→ **ACTIVITIES**:
• 1. In the text on the origins of month and day names, from what point to what point did the Greeks measure the day?
• 2. Carry on the text about the origins of month and day names from its last sentence.

-------- DOCUMENT SEGMENT --------

How familiar to us are the names of the months, and the days of the week, and yet how few of us know to whom we owe these names or what a wealth of meaning they possess. They have come to us from the past, from the time when people worshiped many gods and explained the wonders of nature in their own simple way. But before listening to the stories which these names can tell us, we ought first of all to remind ourselves of the way in which our divisions of time came into being.

We all know that the earth turns round on its own axis, giving us periods of light and darkness, which we call day and night. The word " day", which comes from a very, very old word meaning "to shine", really means, of course, the time during which the earth is lit up by the sun, but it has also come to mean the time which the earth takes to revolve, as from sunrise to sunrise, sunset to sunset, midday to midday. The Greeks measured the day from sunset to sunset, the Romans from midnight to midnight, the Babylonians from sunrise to sunrise. The day, in this sense, became the first measurement of time.

-------- EXCERPTED RECORDS --------

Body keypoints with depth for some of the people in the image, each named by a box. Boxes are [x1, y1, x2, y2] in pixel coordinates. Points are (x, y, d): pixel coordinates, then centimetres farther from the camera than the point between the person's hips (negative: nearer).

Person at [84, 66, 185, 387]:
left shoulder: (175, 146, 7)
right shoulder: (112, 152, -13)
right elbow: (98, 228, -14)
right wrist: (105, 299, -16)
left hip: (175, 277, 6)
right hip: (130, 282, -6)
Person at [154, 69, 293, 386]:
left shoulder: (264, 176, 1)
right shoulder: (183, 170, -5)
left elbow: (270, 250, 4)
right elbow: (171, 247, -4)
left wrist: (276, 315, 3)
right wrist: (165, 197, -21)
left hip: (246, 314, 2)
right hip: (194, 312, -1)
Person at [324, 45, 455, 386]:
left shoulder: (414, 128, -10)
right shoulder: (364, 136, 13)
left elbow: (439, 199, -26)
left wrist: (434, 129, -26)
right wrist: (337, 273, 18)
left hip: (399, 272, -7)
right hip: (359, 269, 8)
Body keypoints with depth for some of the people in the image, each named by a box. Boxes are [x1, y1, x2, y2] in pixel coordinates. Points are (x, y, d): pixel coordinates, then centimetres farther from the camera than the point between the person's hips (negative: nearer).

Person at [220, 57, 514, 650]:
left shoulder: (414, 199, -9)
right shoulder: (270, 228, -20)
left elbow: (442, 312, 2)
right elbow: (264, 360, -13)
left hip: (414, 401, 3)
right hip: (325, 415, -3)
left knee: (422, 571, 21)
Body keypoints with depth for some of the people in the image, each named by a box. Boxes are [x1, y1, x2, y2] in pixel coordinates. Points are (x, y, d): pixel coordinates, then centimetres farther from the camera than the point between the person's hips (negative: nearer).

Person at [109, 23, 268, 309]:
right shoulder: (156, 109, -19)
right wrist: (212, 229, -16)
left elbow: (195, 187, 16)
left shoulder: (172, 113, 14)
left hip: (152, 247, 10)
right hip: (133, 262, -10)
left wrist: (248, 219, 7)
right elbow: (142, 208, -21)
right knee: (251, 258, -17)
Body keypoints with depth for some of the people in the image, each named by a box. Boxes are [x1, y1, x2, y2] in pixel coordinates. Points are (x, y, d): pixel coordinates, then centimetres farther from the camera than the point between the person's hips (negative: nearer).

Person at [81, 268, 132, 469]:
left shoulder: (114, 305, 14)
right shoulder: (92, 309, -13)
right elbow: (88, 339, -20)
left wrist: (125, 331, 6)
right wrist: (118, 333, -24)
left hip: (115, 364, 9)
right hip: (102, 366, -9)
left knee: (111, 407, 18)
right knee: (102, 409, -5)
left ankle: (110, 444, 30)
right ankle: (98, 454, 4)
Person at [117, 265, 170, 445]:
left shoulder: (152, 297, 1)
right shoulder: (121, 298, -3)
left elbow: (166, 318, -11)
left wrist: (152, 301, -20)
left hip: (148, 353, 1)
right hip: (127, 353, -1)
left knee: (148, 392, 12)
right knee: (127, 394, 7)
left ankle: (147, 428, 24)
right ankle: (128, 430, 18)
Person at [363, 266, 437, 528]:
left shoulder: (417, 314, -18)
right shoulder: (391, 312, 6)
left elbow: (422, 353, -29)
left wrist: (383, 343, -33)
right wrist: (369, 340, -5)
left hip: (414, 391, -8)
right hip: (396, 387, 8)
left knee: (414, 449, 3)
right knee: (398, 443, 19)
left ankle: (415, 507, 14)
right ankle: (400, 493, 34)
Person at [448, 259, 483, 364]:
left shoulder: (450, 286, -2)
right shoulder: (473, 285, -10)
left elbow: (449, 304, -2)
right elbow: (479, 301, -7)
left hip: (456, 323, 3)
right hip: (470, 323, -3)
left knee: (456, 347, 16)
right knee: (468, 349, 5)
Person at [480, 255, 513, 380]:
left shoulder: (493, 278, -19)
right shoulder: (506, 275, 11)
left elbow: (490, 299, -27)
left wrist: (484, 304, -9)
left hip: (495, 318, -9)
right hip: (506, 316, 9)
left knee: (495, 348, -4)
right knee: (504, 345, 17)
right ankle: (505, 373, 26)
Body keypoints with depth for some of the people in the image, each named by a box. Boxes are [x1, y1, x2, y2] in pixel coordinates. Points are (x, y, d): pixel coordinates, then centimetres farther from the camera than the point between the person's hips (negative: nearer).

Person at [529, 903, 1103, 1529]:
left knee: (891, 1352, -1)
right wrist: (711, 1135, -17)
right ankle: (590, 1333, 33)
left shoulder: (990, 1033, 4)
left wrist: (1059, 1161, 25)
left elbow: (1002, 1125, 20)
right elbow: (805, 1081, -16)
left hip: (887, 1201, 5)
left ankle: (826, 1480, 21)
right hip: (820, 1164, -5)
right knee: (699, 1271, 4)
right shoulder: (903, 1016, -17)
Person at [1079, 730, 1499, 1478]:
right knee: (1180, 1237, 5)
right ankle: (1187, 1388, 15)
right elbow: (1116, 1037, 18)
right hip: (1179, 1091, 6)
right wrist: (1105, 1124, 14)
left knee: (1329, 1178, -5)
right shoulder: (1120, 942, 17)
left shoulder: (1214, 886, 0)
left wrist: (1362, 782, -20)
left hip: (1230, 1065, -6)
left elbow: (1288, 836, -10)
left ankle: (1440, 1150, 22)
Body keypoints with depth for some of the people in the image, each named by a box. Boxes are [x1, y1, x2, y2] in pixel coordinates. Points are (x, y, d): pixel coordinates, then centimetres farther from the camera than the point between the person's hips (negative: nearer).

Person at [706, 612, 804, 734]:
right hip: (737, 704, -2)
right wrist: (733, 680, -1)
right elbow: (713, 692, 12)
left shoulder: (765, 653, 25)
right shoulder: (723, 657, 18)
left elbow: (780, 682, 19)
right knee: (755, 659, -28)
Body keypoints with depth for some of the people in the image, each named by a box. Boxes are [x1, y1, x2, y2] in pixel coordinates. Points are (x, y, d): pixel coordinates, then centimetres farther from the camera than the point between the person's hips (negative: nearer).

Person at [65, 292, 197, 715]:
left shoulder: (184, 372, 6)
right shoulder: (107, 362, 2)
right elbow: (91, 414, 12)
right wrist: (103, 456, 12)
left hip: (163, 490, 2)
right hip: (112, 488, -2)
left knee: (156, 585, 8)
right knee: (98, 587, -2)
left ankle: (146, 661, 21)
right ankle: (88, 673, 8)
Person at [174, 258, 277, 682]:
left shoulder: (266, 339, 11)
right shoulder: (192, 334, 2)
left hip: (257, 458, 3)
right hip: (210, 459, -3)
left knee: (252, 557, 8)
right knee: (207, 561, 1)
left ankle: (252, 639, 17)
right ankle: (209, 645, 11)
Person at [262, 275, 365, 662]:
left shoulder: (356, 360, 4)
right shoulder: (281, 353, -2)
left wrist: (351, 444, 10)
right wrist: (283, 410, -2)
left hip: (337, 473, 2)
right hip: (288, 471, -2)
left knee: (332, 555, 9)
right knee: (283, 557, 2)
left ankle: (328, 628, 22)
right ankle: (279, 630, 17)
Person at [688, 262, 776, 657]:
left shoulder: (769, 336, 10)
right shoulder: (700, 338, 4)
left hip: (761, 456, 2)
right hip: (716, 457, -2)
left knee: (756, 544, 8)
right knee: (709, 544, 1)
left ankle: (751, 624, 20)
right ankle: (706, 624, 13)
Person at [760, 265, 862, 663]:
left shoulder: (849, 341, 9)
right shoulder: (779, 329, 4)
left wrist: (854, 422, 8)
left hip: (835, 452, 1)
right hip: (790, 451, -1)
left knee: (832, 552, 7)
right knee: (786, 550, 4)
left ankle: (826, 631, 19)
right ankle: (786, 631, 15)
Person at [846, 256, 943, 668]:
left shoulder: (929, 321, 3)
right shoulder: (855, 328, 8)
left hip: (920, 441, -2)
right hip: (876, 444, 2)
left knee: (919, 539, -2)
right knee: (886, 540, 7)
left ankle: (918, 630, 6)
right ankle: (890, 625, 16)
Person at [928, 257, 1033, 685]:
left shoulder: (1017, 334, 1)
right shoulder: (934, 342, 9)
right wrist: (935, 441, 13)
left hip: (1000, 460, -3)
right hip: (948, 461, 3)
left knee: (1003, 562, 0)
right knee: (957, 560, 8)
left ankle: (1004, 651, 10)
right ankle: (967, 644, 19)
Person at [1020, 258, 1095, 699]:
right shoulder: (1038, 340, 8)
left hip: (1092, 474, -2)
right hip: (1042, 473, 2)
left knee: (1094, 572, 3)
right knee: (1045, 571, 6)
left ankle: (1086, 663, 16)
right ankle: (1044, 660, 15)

--------

→ **ANSWERS BY ITEM**:
• 1. The Greeks measured the day from sunset to sunset.

• 2.
The day, however, is a very short period, so another measurement was taken for a longer space of time, and this measurement was suggested by the changes in the moon. It was noticed that the moon altered in shape, beginning with the new moon, waxing to the full moon and then gradually waning. So the space of time from one new moon to the next--about 29-1/2 days--was called a moonth or month, afterwards known as the lunar month (lunar, from Latin; Luna = moon).

The next measurement of time, the year, was suggested by the seasons. People noticed that there was a period of heat and a period of cold, a time when the trees and plants put forth their buds, and a time when all Nature seemed to die, and these periods became known as the Seasons--Spring, the time when plants spring up; Summer, the mild or gentle season; Autumn, the season of increase, when the fruits of the earth are gathered in; Winter, the windy or cold season.